Avec le temps, des signes d’usure apparaissent, des déviations, des hérésies, des schismes. Affaibli, l’exotérisme se laisse imprégner par la mentalité ambiante, il pactise avec le siècle, peut en épouser les erreurs, capitule avec élégance. (On peut se demander ce qu’il en aurait été du christianisme si celui-ci avait suivi, dans les premiers siècles de son existence, les idéaux de l’Empire romain finissant.)
2. L’ésotérisme : autrement appelé "gnose" (à ne pas confondre avec "gnosticisme" : dualisme chrétien mêlé de mazdéisme et de philosophies orientales d’origines diverses), ou philosophia perennis (Augustin Steuco, XVIe siècle, puis Leibniz).
L’image est classique : il est à l’exotérisme ce que le noyau est à l’écorce, ou le centre au cercle.
Ayant une vue synthétique, - et systémique -, il n’oppose pas l’Esprit et la Matière, dépasse le règne des dualités. Des contradictoires, il fait des complémentaires.

* * *

Consigne -
D'après le texte fourni, quelle image classique situe l'ésotérisme par rapport à l'exotérisme ?

Données enregistrées -

* * *

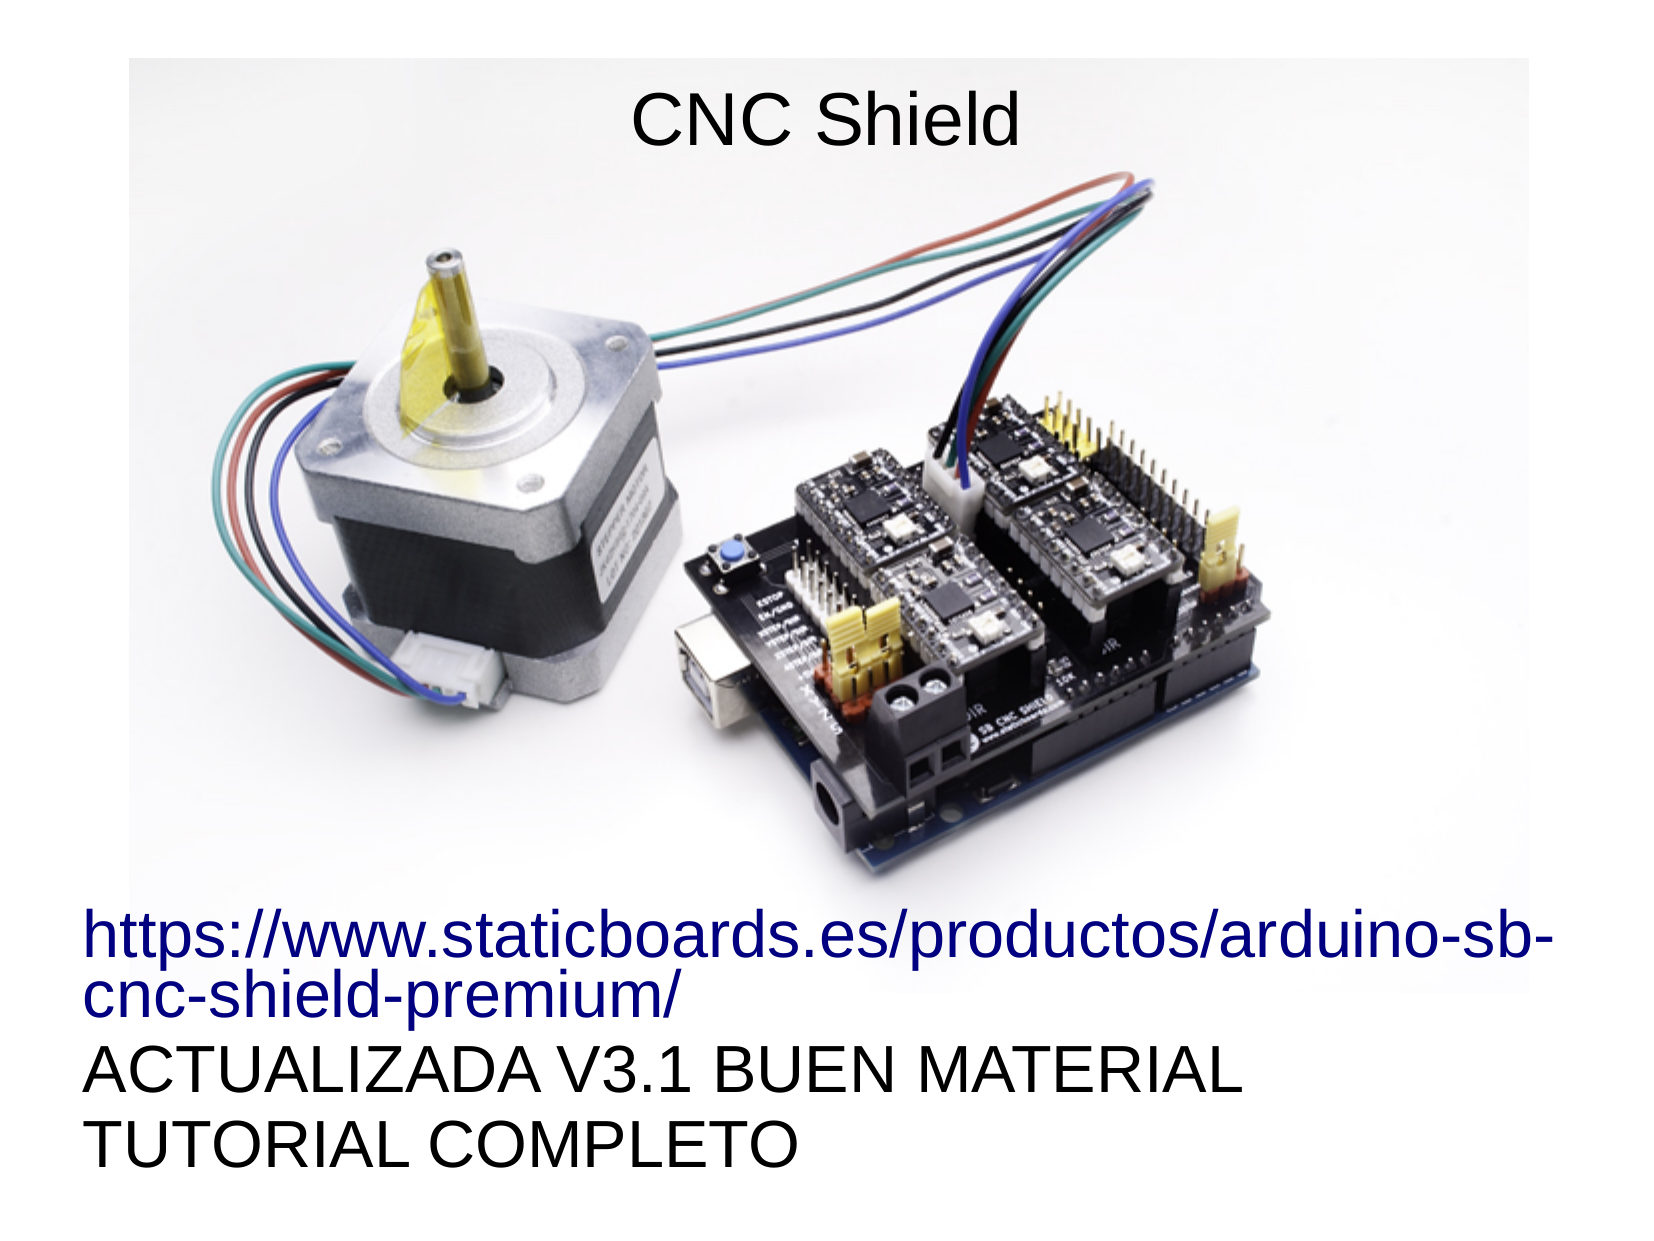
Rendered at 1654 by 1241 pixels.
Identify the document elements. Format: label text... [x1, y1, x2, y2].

* * *

Réponse correcte -
L'ésotérisme est à l'exotérisme ce que le noyau est à l'écorce, ou le centre au cercle.